AIM OF THE EXERCISE: In your answer, reproduce exactly the lines from the beginning of the listing below through the one containing "- wall art [871,406,926,481]", and only those lines.

[Opening RECORDS TO USE section]

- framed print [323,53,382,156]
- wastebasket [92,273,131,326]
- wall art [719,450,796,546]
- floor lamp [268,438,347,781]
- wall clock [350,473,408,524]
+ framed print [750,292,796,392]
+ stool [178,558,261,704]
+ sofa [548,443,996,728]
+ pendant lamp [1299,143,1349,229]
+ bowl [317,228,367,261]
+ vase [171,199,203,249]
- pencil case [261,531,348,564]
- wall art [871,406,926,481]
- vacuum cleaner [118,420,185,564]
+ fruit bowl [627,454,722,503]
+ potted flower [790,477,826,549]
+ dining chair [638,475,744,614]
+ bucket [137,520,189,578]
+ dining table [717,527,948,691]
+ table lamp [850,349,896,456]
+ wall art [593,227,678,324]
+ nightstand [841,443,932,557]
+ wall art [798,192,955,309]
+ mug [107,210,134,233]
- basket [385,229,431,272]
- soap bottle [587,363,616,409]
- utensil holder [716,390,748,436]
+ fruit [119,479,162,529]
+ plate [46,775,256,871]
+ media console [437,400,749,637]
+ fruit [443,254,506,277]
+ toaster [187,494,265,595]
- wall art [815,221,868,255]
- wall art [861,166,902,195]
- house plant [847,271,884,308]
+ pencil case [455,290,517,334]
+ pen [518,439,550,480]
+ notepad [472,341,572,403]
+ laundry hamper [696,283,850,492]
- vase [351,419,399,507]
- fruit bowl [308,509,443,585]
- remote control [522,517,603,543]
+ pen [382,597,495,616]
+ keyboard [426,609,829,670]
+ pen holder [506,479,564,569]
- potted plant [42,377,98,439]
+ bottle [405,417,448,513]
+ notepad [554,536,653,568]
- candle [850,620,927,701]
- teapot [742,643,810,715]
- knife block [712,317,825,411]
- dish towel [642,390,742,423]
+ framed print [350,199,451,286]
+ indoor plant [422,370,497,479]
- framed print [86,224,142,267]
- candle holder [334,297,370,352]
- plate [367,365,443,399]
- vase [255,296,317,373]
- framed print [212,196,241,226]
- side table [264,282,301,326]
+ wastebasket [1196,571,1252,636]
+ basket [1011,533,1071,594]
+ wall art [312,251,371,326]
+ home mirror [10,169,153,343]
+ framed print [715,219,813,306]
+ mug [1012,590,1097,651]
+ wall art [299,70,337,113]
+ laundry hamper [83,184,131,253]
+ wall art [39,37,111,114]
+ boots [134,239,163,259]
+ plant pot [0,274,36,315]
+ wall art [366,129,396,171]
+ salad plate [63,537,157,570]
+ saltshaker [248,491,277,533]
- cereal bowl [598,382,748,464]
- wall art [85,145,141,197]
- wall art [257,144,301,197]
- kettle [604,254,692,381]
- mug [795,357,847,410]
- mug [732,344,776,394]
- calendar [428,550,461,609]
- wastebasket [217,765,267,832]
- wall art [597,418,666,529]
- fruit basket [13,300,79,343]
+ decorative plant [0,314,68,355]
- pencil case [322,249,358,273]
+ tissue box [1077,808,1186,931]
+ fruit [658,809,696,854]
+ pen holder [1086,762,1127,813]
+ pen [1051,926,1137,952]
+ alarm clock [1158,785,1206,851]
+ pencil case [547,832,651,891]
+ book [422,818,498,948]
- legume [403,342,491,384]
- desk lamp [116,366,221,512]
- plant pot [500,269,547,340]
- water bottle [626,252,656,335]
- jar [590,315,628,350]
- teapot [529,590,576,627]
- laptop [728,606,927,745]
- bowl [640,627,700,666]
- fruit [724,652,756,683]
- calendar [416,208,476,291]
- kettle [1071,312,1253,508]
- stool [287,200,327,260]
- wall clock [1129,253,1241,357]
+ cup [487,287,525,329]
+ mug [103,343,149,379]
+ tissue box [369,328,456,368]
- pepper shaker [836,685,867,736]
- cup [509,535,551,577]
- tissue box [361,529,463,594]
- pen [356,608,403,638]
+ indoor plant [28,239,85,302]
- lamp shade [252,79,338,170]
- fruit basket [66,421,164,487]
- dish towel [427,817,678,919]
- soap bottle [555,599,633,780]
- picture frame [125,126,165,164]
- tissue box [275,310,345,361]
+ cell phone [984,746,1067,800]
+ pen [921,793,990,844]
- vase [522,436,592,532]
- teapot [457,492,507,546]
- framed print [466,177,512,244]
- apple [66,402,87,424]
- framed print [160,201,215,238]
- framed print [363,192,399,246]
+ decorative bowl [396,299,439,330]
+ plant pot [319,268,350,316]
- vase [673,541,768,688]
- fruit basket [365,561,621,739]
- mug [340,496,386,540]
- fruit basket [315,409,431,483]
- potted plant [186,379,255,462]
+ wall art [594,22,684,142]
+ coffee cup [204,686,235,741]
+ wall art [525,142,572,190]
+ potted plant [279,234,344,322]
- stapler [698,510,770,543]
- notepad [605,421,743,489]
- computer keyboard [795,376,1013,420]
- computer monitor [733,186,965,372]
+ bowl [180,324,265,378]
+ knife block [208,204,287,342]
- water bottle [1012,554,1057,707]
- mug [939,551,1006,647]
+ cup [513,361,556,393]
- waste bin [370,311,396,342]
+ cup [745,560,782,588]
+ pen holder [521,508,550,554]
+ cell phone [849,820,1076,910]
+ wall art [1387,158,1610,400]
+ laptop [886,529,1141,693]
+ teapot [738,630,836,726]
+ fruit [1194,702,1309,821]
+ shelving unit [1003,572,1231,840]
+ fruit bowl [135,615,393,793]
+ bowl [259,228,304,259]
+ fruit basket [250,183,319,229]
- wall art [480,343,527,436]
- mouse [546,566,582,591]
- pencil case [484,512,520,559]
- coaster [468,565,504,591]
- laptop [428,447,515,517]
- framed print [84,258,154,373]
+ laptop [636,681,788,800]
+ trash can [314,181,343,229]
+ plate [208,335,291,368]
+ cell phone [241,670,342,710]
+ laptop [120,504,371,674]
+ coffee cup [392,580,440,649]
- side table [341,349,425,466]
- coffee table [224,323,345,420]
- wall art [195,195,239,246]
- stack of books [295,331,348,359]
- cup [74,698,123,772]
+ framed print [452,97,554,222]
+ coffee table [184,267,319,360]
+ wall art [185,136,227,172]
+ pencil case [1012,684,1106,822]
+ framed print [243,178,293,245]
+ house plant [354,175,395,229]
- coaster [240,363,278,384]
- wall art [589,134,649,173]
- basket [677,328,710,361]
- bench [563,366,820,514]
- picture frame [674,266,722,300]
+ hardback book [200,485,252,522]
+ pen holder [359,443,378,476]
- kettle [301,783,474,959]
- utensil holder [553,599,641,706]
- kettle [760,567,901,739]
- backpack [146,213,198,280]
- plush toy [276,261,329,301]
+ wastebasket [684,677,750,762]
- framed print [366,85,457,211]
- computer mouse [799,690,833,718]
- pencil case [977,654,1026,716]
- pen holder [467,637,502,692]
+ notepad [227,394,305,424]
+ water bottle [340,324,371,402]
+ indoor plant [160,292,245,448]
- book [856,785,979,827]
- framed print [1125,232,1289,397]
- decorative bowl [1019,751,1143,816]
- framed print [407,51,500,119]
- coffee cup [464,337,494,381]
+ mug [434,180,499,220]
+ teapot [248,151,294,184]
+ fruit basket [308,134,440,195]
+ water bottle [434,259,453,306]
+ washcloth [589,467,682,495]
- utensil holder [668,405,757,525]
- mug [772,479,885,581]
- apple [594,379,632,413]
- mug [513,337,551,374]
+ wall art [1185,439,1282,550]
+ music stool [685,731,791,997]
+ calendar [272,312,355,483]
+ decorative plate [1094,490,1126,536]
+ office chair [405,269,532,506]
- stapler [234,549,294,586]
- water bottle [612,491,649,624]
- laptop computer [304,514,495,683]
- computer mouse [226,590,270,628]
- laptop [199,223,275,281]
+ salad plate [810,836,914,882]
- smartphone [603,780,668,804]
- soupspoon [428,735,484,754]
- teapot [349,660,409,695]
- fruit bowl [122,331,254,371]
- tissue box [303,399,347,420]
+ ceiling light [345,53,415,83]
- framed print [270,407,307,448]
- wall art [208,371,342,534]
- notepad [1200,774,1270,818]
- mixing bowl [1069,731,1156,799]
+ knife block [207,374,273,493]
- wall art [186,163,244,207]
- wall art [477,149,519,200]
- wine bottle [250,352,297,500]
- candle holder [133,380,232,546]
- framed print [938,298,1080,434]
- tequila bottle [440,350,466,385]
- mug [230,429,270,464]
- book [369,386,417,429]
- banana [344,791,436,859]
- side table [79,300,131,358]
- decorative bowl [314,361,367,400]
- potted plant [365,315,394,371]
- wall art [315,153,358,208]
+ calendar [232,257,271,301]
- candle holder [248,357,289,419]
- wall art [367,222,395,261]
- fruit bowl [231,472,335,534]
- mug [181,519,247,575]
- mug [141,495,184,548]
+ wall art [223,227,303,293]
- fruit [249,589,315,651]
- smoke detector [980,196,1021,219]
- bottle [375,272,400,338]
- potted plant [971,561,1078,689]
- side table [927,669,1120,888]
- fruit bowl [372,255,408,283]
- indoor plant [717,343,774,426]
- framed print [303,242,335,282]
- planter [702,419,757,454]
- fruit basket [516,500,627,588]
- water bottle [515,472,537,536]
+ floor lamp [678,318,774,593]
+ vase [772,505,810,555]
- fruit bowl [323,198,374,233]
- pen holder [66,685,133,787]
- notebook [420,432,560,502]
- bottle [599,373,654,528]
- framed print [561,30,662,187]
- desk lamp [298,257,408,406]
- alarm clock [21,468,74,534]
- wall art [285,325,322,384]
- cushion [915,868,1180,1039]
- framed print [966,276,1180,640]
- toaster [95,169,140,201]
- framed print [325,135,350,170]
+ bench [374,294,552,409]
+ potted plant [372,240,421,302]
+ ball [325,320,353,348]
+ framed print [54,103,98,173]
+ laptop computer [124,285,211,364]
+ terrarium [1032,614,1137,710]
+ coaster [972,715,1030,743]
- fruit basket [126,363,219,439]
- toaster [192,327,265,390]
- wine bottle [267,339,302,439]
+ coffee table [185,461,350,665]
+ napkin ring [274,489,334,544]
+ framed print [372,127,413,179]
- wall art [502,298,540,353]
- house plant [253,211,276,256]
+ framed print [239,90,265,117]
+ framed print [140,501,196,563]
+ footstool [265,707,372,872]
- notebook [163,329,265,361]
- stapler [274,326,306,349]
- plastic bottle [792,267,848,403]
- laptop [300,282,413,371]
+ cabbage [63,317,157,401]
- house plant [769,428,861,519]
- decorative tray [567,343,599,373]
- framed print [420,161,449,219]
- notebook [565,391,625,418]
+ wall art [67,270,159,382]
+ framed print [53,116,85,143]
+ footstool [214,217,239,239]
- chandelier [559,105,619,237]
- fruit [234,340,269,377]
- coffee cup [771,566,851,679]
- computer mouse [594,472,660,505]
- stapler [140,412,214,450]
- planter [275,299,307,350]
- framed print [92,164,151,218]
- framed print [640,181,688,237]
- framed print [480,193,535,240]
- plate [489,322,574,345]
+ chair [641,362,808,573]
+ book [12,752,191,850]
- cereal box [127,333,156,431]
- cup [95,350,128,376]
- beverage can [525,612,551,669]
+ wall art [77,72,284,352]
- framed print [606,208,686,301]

[Closing RECORDS TO USE section]

SOLUTION TO THE PROBLEM:
- framed print [323,53,382,156]
- wastebasket [92,273,131,326]
- wall art [719,450,796,546]
- floor lamp [268,438,347,781]
- wall clock [350,473,408,524]
+ framed print [750,292,796,392]
+ stool [178,558,261,704]
+ sofa [548,443,996,728]
+ pendant lamp [1299,143,1349,229]
+ bowl [317,228,367,261]
+ vase [171,199,203,249]
- pencil case [261,531,348,564]
- wall art [871,406,926,481]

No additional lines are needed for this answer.